I’m alone in my flat on a Friday night. I’m chasing, trying to catch moments. I’m writing; I’m feeding my mind with music. Somehow I’ve found myself back with Deep in the Iris, like an old lover. It’s a muse I know won’t fail me.
Between November 2014 and June 2015, I was so depressed I couldn’t fall in love with music. I could still hear the sounds but I couldn’t feel a thing. It was like going deaf. The only artist I could listen to and still love was Elliott Smith, who I’d found the summer before (15 years after everybody else). Listening to new music was like hearing a baby cry in the distance; it irritated me because it felt like it was demanding something from me that I couldn’t give, and that depressed me further, because it took away my favourite solace. I wrote this poem dedicated to Drew McConnell, who I’d listened to through my last depressive spell when I was a teenager:
just drew there staring back at me
a desktop background symphony
of modest masculinity
of leather, buttoned shirts and jeans.
i hear you, like it’s still ’08 –
i hear you drew, the music’s great
both of us drawn to this sad state
between neutrality and depression
cathartic dark recording sessions
capturing your plaintive sound
oh drew when did i go to ground
when did my love of music cease
to be enough to give me ease
when once your breathy voice brought peace
that time music was just enough
life full of narrow easy stuff
thats when i first unwound with love
for you the character i once knew
oh drew, what did time do with you
or maybe i should say what did it do
Elliott was the only musician who could break through the wall of my new depression. I’d lie in bed listening to the church bells from the convent next door, and then I’d listen to ‘Last Call’, which has a verse about lying in bed listening to church bells and feeling entirely shut off from the world. I worried myself. I thought I’d never love music again. I forgot what it was like to be courted by sound.

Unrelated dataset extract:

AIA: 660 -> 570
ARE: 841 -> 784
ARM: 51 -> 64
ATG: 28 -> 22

I started to recover in June, after my Finals exams ended. One of the first signs I might be getting better was a renewed appetite for listening to music. I surfed Drowned in Sound’s Best Of lists for something I might want to explore, and found Braids almost instantly. I started listening to Deep in the Iris and got hooked: ‘Happy When’ described exactly the “sad state between neutrality and depression” that I was emerging into (the murky entrance-way to the cave system I’d been hibernating in for 6 months).
“And that I’ll be happy when
this happens or that becomes,
or it is finished and I am done.
Oh, what an idea.”
There was something so subtle about it – the way the samples and the keyboards played out between the frenetic drums, and the way the singer’s voice swooped from hard, tough yelps down to delicate near-whispers and never once lost its way. I started to feel the old urges: to play my music on the street and the bus; to sing along loudly in my room; to put certain tracks on repeat until I got sick of them and then come back and do it again later; to recommend the band to everyone; even to dance.

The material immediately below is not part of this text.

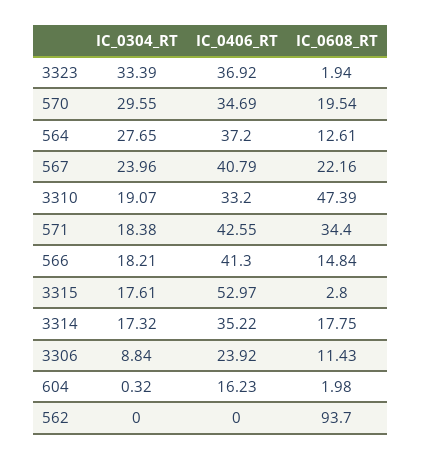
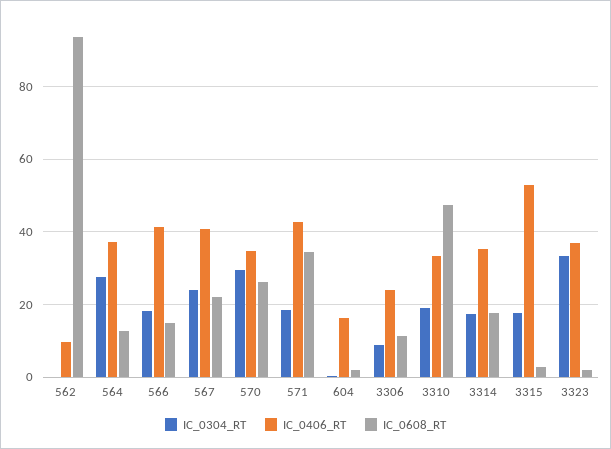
IC_0608_RT, 570: 19.54 -> 26
IC_0406_RT, 562: 0 -> 10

Falling in love with Braids was exciting, partly because it was a reminder of my old self. It helps that Raphaelle writes feminist lyrics, and that the music is so good. But it was a reminder for me that music is just broken air if it’s not got a listener to order it into beauty.
Now I’m at the stage of our relationship when I sometimes forget how Braids and I first hit it off. Having a few minutes alone with ‘Blondie’ is always a reminder of why I love them.